Galandiuk Susan, Chaturvedi Kiran, Topor Boris
Section of Colon and Rectal Surgery and Price Institute of Surgical Research, University of Louisville, and the Digestive Health Center, University of Louisville Hospital, Louisville, KY 40292, USA.
Recent Results Cancer Res. 2005;165:21-9. doi: 10.1007/3-540-27449-9_4.
Even though the technique of total mesorectal excision has been widely used, there have been few detailed descriptions of the distribution of lymph nodes within the rectal mesentery. We describe the results of our anatomic study of lymph node size and distribution within the mesorectum and pelvic side-wall tissue using a fat-clearing solvent in seven male cadavers, and we used a similar technique to examine the mesorectum in a patient who underwent total mesorectal excision after preoperative chemoradiation for a uT3 rectal cancer.
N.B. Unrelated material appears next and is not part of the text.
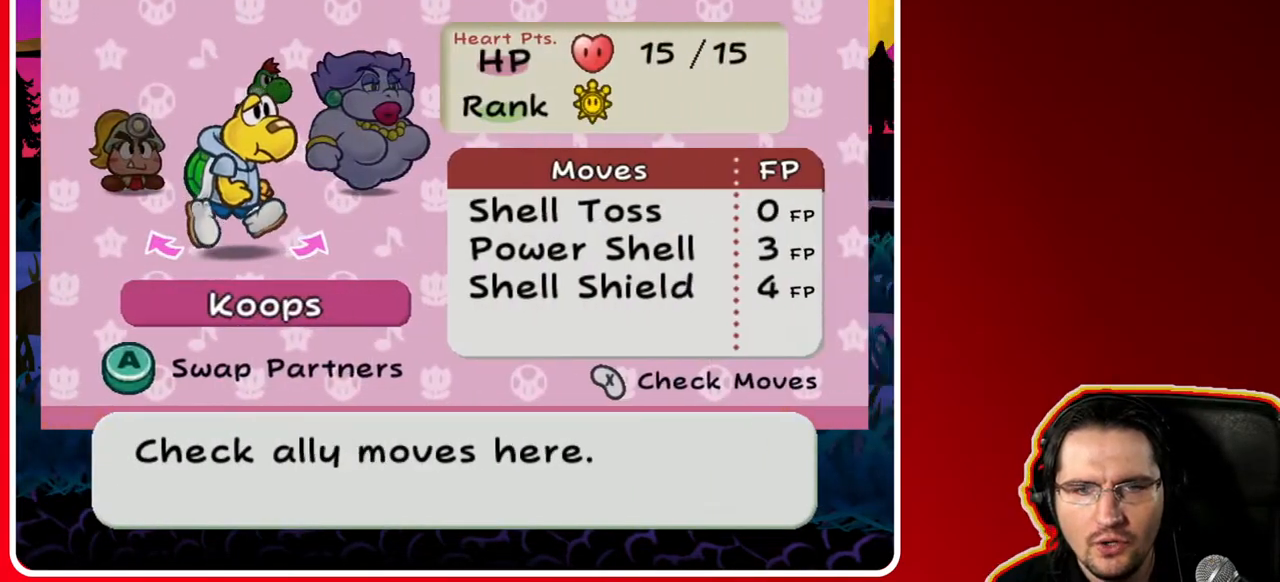
{"buttons": [], "left_stick": "right", "right_stick": "center", "events": [[383, "left_stick", "right"]]}
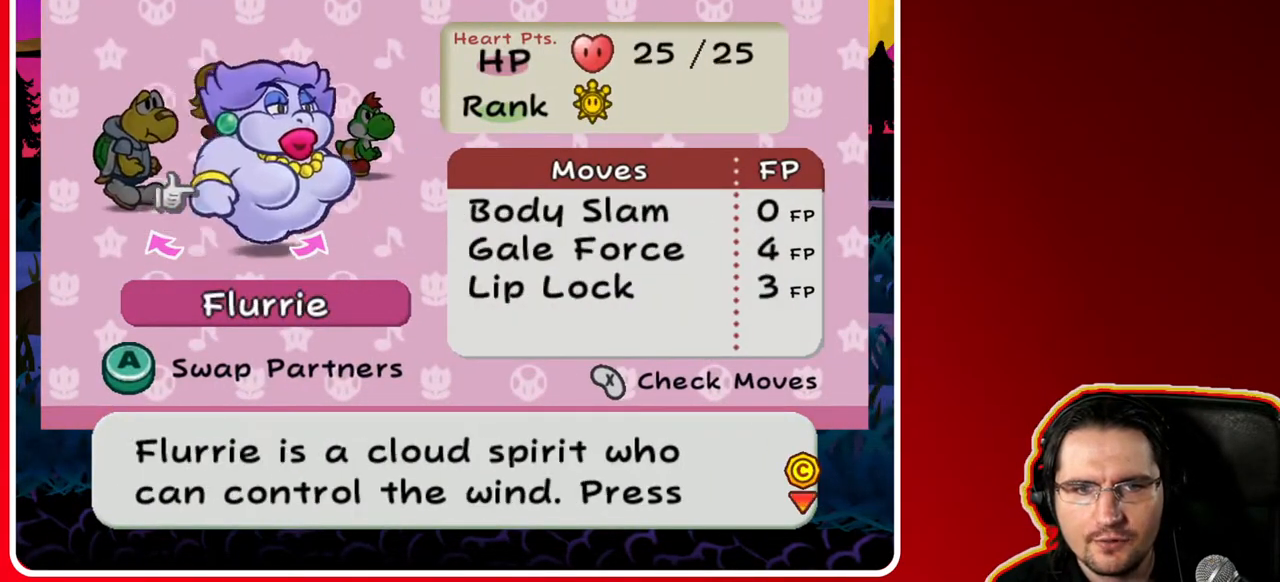
{"buttons": [], "left_stick": "center", "right_stick": "center", "events": [[50, "left_stick", "center"], [250, "START", "down"], [383, "START", "up"]]}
In both the cadavers and our patient, the majority of lymph nodes were located within the posterior upper two-thirds of the mesorectum. Few lymph nodes were located in the distal mesorectum or anteriorly. In the cadavers, the majority of lymph nodes were less than 3 mm in diameter. In the patient who had received preoperative chemoradiation, routine tissue processing yielded only four lymph nodes, whereas processing in fat-clearing solvent yielded 25 additional nodes. The majority of these nodes, in contrast to those observed in cadavers, were less than 1 mm in diameter. The majority of mesorectal lymph nodes were located within the upper two-thirds of the posterior mesorectum. Complete removal of nodes in this area may, in part, explain the superior results of total mesorectal excision with respect to local recurrence.